Andi Ahmad S
Selasa, 18 Agustus 2026 | 19:55 WIB
Ilustrasi pemutihan pajak kendaraan di Tangerang (AI)
Baca 10 detik
  • Wali Kota Tangerang Sachrudin mengajak masyarakat memanfaatkan kebijakan pengurangan pokok dan bebas denda PKB mulai 18 Agustus 2026.
  • Kebijakan Pemprov Banten memberikan potongan pokok lima hingga empat puluh persen serta penghapusan sanksi administratif kendaraan bermotor.
  • Program keringanan pajak ini bertujuan meringankan beban warga, meningkatkan kepatuhan pembayaran, dan mendorong tertib administrasi kendaraan.

SuaraBanten.id - Wali Kota Tangerang Sachrudin mengajak masyarakat memanfaatkan kebijakan pengurangan pokok dan pembebasan sanksi denda Pajak Kendaraan Bermotor (PKB).

Langkah ini dihadirkan Pemkot Tangerang untuk memberikan keringanan finansial bagi masyarakat sekaligus memberikan apresiasi bagi para wajib pajak yang taat aturan.

"Ini bentuk perhatian dan penghargaan kepada masyarakat, khususnya wajib pajak yang selama meilpatuh membayarkan pajak kendaraannya. Karena itu, ayo kita manfaatkan kebijakan ini sebaik-baiknya," kata Sachrudin di Tangerang, Selasa.

Berdasarkan Keputusan Gubernur Banten Nomor 435 Tahun 2026, terdapat sejumlah bentuk keringanan yang dapat dimanfaatkan masyarakat mulai 18 Agustus 2026.

Pertama, diberikan pengurangan pokok PKB sebesar Lima persen bagi wajib pajak yang patuh melaksanakan pembayaran PKB. Kebijakan ini berlaku mulai 18 Agustus sampai dengan 31 Oktober 2026.

Kedua, Pemerintah Provinsi Banten memberikan pengurangan pokok PKB sebesar 20 persen bagi wajib pajak atas nama perorangan yang melakukan pendaftaran kendaraan bermotor dari luar Provinsi Banten. Kebijakan tersebut berlaku mulai 18 Agustus sampai dengan 23 Desember 2026.

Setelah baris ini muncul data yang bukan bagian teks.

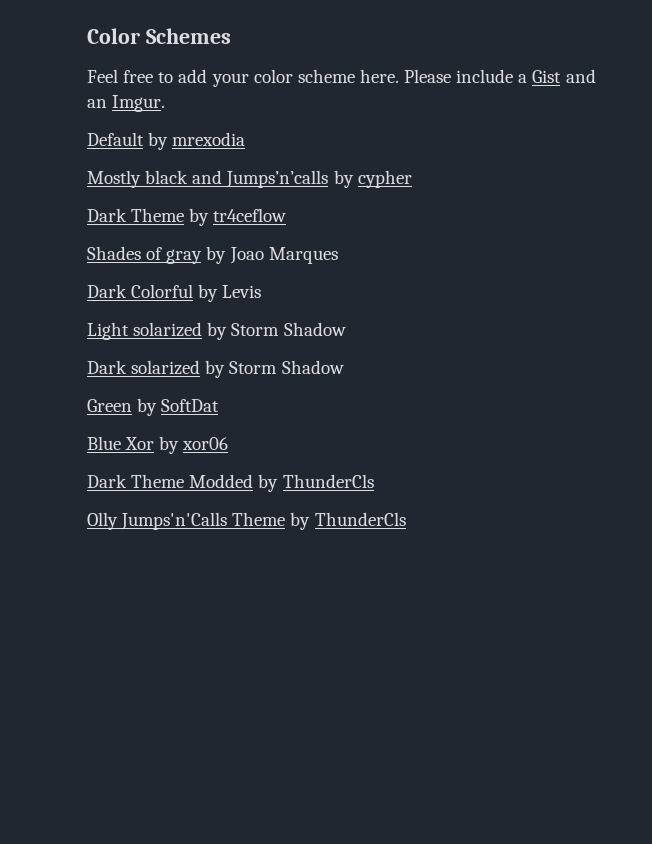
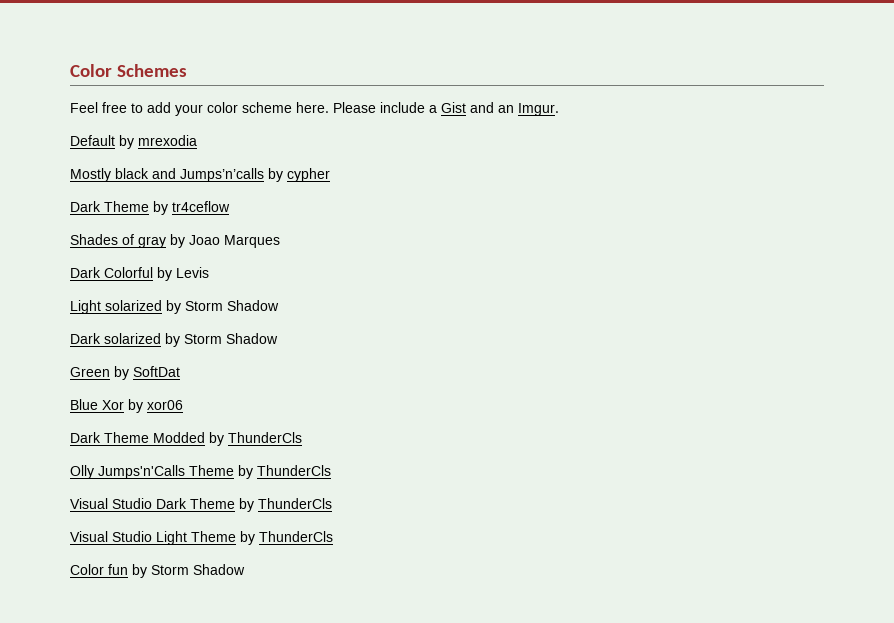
(406, 519) none -> [70,498,332,512] [70,531,333,545] [70,564,245,578] // Visual Studio Dark Theme by ThunderCls // Visual Studio Light Theme by ThunderCls // Color fun by Storm Shadow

Sementara bagi wajib pajak atas nama perusahaan yang melakukan pendaftaran kendaraan bermotor dari luar Provinsi Banten, diberikan pengurangan pokok PKB sebesar 40 persen, dengan periode yang sama, yaitu 18 Agustus sampai 23 Desember 2026.

Selain itu, masyarakat yang belum melakukan pembayaran PKB juga mendapatkan pembebasan sanksi PKB mulai 18 Agustus sampai 31 Oktober 2026.

Sachrudin, menilai kebijakan tersebut juga dapat menjadi momentum untuk meningkatkan kepatuhan masyarakat sekaligus mendorong tertib administrasi kendaraan bermotor.

Baca Juga: Nekat Kabur Ketika Hendak Dibawa ke Rutan, Begini Nasib Tahanan Pencurian di PN Serang

“Selain memberikan keringanan bagi masyarakat, kebijakan ini diharapkan dapat mendorong kepatuhan dalam membayar pajak serta meningkatkan tertib administrasi kendaraan bermotor. Jadi, jangan sampai kesempatan ini dilewatkan,” katanya.

Sachrudin, juga mengajak masyarakat yang memiliki kendaraan bermotor dengan administrasi dari luar Provinsi Banten untuk mempertimbangkan melakukan mutasi kendaraan ke wilayah Banten.

“Kalau kendaraannya memang sudah digunakan dan berdomisili di wilayah Banten, ayo kita tertibkan administrasinya. Ini kesempatan yang baik karena pemerintah memberikan kemudahan sekaligus keringanan,” ungkapnya.

Sachrudin, berharap masyarakat Kota Tangerang dapat menyambut kebijakan tersebut secara positif dengan segera memeriksa status pajak kendaraannya dan memanfaatkan program sesuai dengan ketentuan yang berlaku.

“Jangan tunggu sampai masa keringanannya berakhir. Manfaatkan kesempatan ini, bayar pajak tepat waktu, tertib administrasi kendaraannya, dan bersama-sama kita dukung pembangunan Banten serta Kota Tangerang,” kata dia. [Antara].